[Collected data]
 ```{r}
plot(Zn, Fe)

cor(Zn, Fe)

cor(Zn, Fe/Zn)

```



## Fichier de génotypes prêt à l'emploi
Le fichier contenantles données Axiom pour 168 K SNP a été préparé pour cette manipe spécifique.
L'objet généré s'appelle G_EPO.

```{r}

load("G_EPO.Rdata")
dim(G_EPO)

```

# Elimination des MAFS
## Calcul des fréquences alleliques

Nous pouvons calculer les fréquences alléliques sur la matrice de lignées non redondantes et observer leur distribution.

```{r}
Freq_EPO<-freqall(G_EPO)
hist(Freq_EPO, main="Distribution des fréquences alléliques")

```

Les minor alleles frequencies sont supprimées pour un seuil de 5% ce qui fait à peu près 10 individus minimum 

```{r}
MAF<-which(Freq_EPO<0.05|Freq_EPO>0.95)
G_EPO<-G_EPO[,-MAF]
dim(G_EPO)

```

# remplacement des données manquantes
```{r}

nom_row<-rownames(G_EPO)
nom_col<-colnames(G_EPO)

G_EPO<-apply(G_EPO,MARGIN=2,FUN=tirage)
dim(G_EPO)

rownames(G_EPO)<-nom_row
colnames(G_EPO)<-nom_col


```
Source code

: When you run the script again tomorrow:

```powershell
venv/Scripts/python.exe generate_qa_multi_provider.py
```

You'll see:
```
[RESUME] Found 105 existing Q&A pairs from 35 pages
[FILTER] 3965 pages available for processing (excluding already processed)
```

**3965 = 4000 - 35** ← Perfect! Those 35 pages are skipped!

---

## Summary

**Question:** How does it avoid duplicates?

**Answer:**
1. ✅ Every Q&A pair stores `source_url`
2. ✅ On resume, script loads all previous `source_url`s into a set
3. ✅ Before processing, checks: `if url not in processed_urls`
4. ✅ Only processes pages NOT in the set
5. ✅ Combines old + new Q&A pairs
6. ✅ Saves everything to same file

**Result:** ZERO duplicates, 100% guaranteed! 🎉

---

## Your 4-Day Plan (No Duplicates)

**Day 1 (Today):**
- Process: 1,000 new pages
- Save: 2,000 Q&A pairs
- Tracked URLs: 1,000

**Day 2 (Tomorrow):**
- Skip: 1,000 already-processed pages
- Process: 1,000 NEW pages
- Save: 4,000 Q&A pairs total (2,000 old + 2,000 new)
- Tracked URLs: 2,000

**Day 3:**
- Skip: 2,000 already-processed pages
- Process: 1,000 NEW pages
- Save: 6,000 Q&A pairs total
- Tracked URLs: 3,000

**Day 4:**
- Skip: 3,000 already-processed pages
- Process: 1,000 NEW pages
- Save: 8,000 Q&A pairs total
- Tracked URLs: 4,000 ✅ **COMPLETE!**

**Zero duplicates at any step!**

Task instructions: All the lines above must be output exactly, with none omitted.

Reply:
 ```{r}
plot(Zn, Fe)

cor(Zn, Fe)

cor(Zn, Fe/Zn)

```



## Fichier de génotypes prêt à l'emploi
Le fichier contenantles données Axiom pour 168 K SNP a été préparé pour cette manipe spécifique.
L'objet généré s'appelle G_EPO.

```{r}

load("G_EPO.Rdata")
dim(G_EPO)

```

# Elimination des MAFS
## Calcul des fréquences alleliques

Nous pouvons calculer les fréquences alléliques sur la matrice de lignées non redondantes et observer leur distribution.

```{r}
Freq_EPO<-freqall(G_EPO)
hist(Freq_EPO, main="Distribution des fréquences alléliques")

```

Les minor alleles frequencies sont supprimées pour un seuil de 5% ce qui fait à peu près 10 individus minimum 

```{r}
MAF<-which(Freq_EPO<0.05|Freq_EPO>0.95)
G_EPO<-G_EPO[,-MAF]
dim(G_EPO)

```

# remplacement des données manquantes
```{r}

nom_row<-rownames(G_EPO)
nom_col<-colnames(G_EPO)

G_EPO<-apply(G_EPO,MARGIN=2,FUN=tirage)
dim(G_EPO)

rownames(G_EPO)<-nom_row
colnames(G_EPO)<-nom_col


```
Source code

: When you run the script again tomorrow:

```powershell
venv/Scripts/python.exe generate_qa_multi_provider.py
```

You'll see:
```
[RESUME] Found 105 existing Q&A pairs from 35 pages
[FILTER] 3965 pages available for processing (excluding already processed)
```

**3965 = 4000 - 35** ← Perfect! Those 35 pages are skipped!

---

## Summary

**Question:** How does it avoid duplicates?

**Answer:**
1. ✅ Every Q&A pair stores `source_url`
2. ✅ On resume, script loads all previous `source_url`s into a set
3. ✅ Before processing, checks: `if url not in processed_urls`
4. ✅ Only processes pages NOT in the set
5. ✅ Combines old + new Q&A pairs
6. ✅ Saves everything to same file

**Result:** ZERO duplicates, 100% guaranteed! 🎉

---

## Your 4-Day Plan (No Duplicates)

**Day 1 (Today):**
- Process: 1,000 new pages
- Save: 2,000 Q&A pairs
- Tracked URLs: 1,000

**Day 2 (Tomorrow):**
- Skip: 1,000 already-processed pages
- Process: 1,000 NEW pages
- Save: 4,000 Q&A pairs total (2,000 old + 2,000 new)
- Tracked URLs: 2,000

**Day 3:**
- Skip: 2,000 already-processed pages
- Process: 1,000 NEW pages
- Save: 6,000 Q&A pairs total
- Tracked URLs: 3,000

**Day 4:**
- Skip: 3,000 already-processed pages
- Process: 1,000 NEW pages
- Save: 8,000 Q&A pairs total
- Tracked URLs: 4,000 ✅ **COMPLETE!**

**Zero duplicates at any step!**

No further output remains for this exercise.